(Action item) Retype all of the entries exactly as they appear.
── Input material ──
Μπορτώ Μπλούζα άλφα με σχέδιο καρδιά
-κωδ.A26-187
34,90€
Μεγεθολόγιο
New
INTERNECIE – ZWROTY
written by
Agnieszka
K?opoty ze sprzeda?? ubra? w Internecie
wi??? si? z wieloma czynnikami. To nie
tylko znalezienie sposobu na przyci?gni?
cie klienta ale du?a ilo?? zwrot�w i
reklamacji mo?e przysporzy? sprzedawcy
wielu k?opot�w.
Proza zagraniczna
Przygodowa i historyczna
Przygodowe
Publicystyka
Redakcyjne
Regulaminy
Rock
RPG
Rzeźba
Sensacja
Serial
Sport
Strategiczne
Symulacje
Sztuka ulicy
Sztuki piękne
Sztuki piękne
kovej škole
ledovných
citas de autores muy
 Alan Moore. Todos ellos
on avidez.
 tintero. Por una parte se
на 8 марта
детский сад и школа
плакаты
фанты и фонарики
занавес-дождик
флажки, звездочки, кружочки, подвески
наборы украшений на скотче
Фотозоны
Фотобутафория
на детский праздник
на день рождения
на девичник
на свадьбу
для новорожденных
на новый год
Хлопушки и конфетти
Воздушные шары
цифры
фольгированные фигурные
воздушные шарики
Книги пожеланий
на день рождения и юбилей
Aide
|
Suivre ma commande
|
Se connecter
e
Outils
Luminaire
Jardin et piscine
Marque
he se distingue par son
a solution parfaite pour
───
(Completed task)
Μπορτώ Μπλούζα άλφα με σχέδιο καρδιά
-κωδ.A26-187
34,90€
Μεγεθολόγιο
New
INTERNECIE – ZWROTY
written by
Agnieszka
K?opoty ze sprzeda?? ubra? w Internecie
wi??? si? z wieloma czynnikami. To nie
tylko znalezienie sposobu na przyci?gni?
cie klienta ale du?a ilo?? zwrot�w i
reklamacji mo?e przysporzy? sprzedawcy
wielu k?opot�w.
Proza zagraniczna
Przygodowa i historyczna
Przygodowe
Publicystyka
Redakcyjne
Regulaminy
Rock
RPG
Rzeźba
Sensacja
Serial
Sport
Strategiczne
Symulacje
Sztuka ulicy
Sztuki piękne
Sztuki piękne
kovej škole
ledovných
citas de autores muy
 Alan Moore. Todos ellos
on avidez.
 tintero. Por una parte se
на 8 марта
детский сад и школа
плакаты
фанты и фонарики
занавес-дождик
флажки, звездочки, кружочки, подвески
наборы украшений на скотче
Фотозоны
Фотобутафория
на детский праздник
на день рождения
на девичник
на свадьбу
для новорожденных
на новый год
Хлопушки и конфетти
Воздушные шары
цифры
фольгированные фигурные
воздушные шарики
Книги пожеланий
на день рождения и юбилей
Aide
|
Suivre ma commande
|
Se connecter
e
Outils
Luminaire
Jardin et piscine
Marque
he se distingue par son
a solution parfaite pour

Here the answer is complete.